Intanto la guerra ha portato via Yevhen Malyshev, 20enne ucraino del biathlon, morto durante i bombardamenti. Stava svolgendo il servizio militare. «Gli eroi non muoiono mai» hanno scritto sui social i suoi ex compagni di squadra. Vittime del conflitto anche un paio di calciatori, il 21enne Vitalii Sapylo del Karpaty e Dmytro Martynenko dell’Hostomel, il primo in battaglia a Kiev, il secondo ucciso da una bomba sulla sua abitazione. Una situazione insostenibile che ha portato alle dimissioni alla Lokomotiv Mosca, storico club della prima divisione russa, del tecnico tedesco Markus Gisdol: «Non posso continuare a seguire la mia vocazione in un paese il cui leader è responsabile di una guerra di aggressione nel cuore dell’Europa. Non posso stare su un campo di allenamento di Mosca, allenare i giocatori e pretendere professionalità quando a pochi chilometri si danno ordini che portano grandi sofferenze a un intero popolo».

A Ekaterinburg (Siberia) è stato invece l’Ural a rescindere il contratto del portiere ucraino, con cittadinanza russa, Godzyur. A Bergamo il centrocampista ucraino dell’Atalanta Ruslan Malinovskij ha aperto un’asta di maglie dei compagni di squadra, ricavato destinato a cibo e medicine per i rifugiati di guerra. L’aria tesa, ammorbante della guerra avvolge anche il tennis, la federazione ucraina ha chiesto all’Itf che i russi siano esclusi dai tornei, compreso il numero uno al mondo Daniil Medvedev, che nei giorni scorsi si è speso pubblicamente per la fine del conflitto. E ci sono evoluzioni anche al capitolo sanzioni: finisce nella lista degli oligarchi con il patrimonio confiscato dall’Ue anche Alisher Usmanov, ex azionista dell’Arsenal, vicino – sino a qualche giorno fa – all’acquisto dell’Everton, Premier League.
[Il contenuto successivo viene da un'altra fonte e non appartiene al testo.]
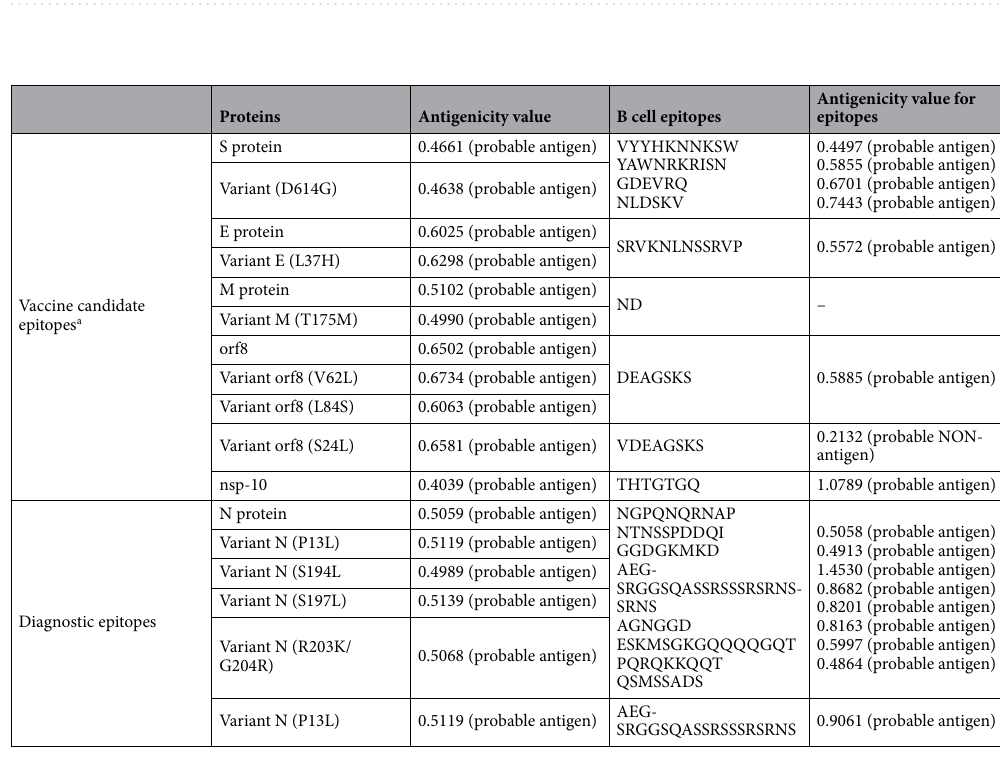
Table 6. B cell epitopes predicted by both Bcepred and IEDB and antigenicity value predicted by Vaxijen v2.0. ND not detected. a Vaccine candidate epitopes can also be used to develop serodiagnostic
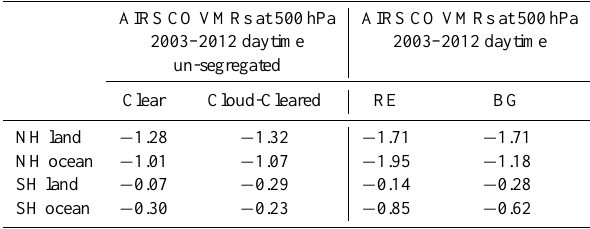
Table 1. The rates of the reduction (negative numbers) and increase (positive numbers) of AIRS CO VMRs at 500hPa for daytime val- ues for the clear and the cloud-cleared (left columns), and for the background values and the recent emissions from under clear con- ditions (right columns). Units are ppbvyr − 1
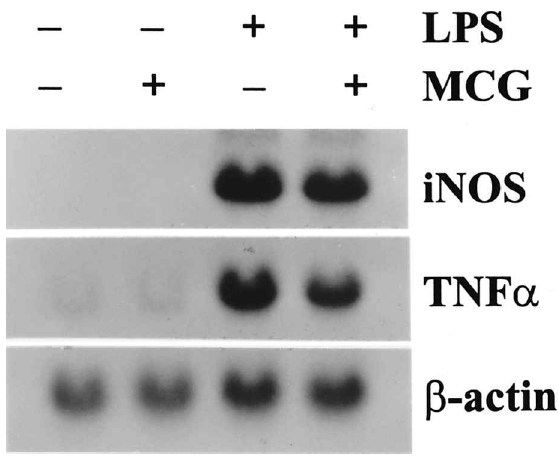
FIG. 9. Effect of MCG exposure on LPS-induced iNOS and TNF- a mRNA expression in J774 cells. J774 cells were pre- treated with MCG at a J774 cell to mast cell ratio of 5 to 1 for 3h and were then stimulated with LPS for 6h. Total RNA extracted at the end of the incubation were electrophoresed on 1% agarose gel, transferred to a Nytran nylon membrane, and sequentially hybridized with specific 32 P-labelled cDNA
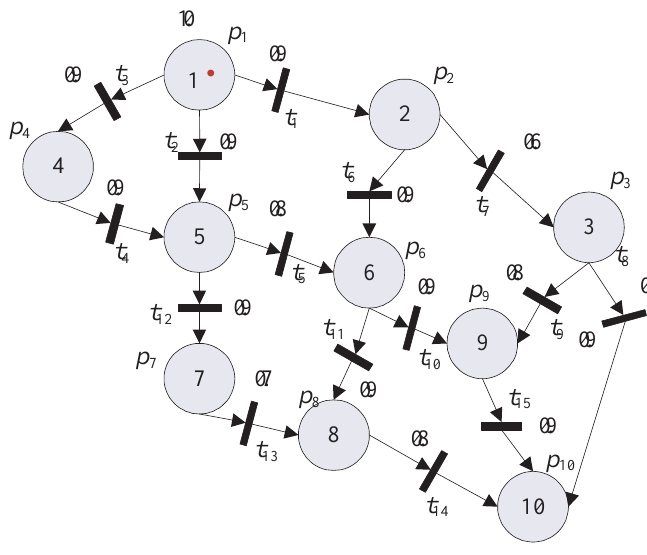
Figure 8. FPN model of topology of cluster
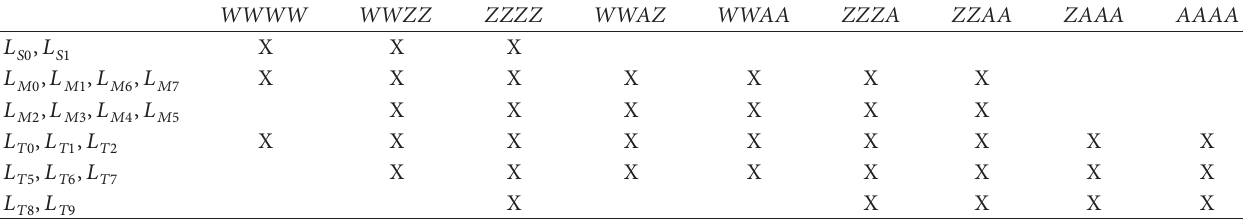
Table 1: Quartic vertices modified by each dimension-8 operator are marked with X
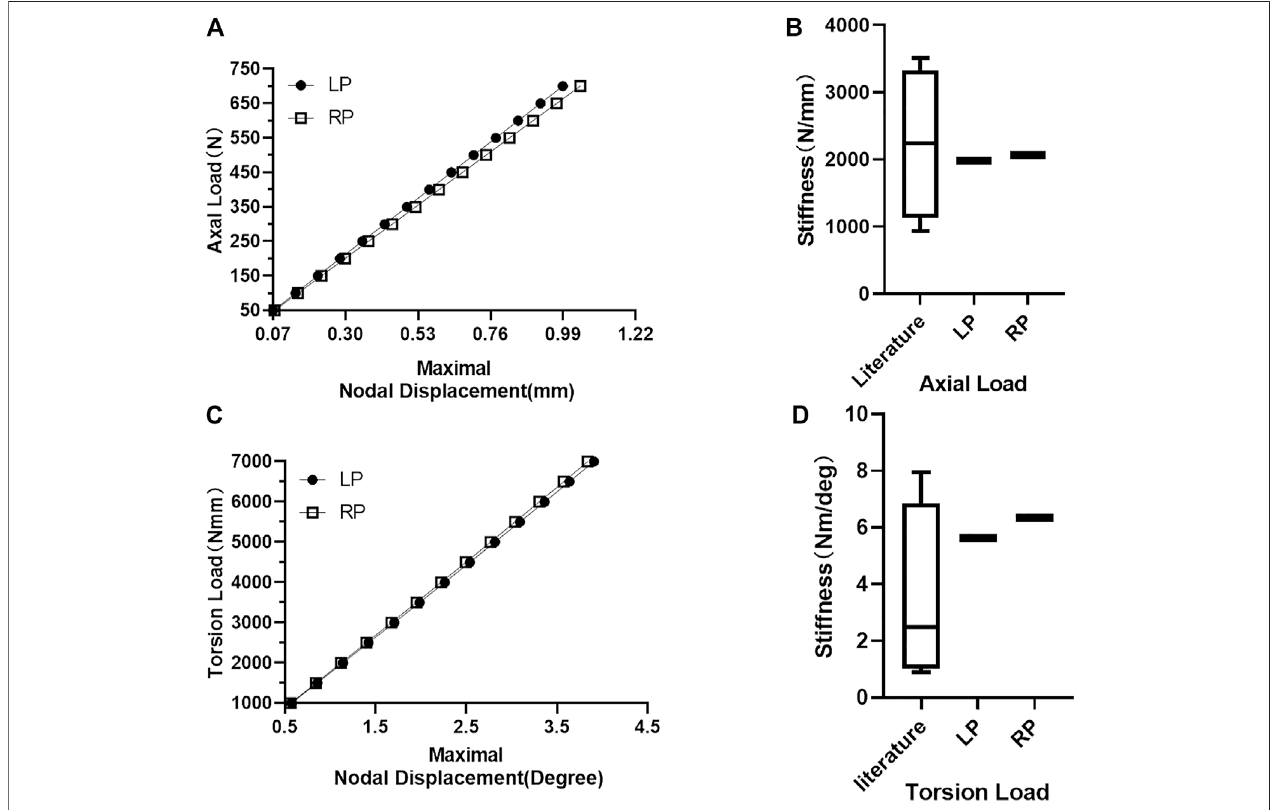
FIGURE4| Maximumnodedisplacementandconstructstiffness. (A) Constructs ’ maximumnodaldisplacementincreaseswithloadunderaxialcompressionload conditions. (B) Comparison of LP and RP construct axial compression stiffness with the stiffness values reported in the literature. (C) Constructs ’ maximum nodal displacement increases withload under torsional load conditions. (D) Comparison ofthetorsionalstiffness ofLP and RPconstruct withthe stiffness ofprevious studies.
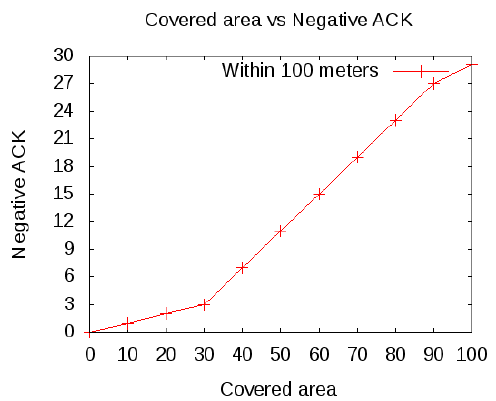
Figure 4. Negative ACK due to presence of spoofing attack.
Usmanov ha lasciato la presidenza della federazione internazionale di scherma (Fie), sanzione da lui definita ingiusta, promettendo di impugnare quanto stabilito dall’Unione Europea.

La federazione mondiale di taekwondo ha ritirato la cintura nera in onore di Putin conferita nel 2013, per il leader russo c’è stata la revoca dell’ordine Fina a lui assegnata, mentre i nuotatori russi e bielorussi potranno gareggiare solo come atleti neutrali o in squadre neutrali. Invece solo al sesto giorno di guerra arriva la decisione della federvolley mondiale che si accoda alla richiesta del Comitato olimpico internazionale (Cio) sull’assenza forzata di russi e bielorussi nelle competizioni internazionali, definita «una discriminazione etnica» degli stessi atleti dei due paesi, che si sono assentati all’incontro tra la dirigenza del Cio e le commissioni atleti dei comitati olimpici internazionali.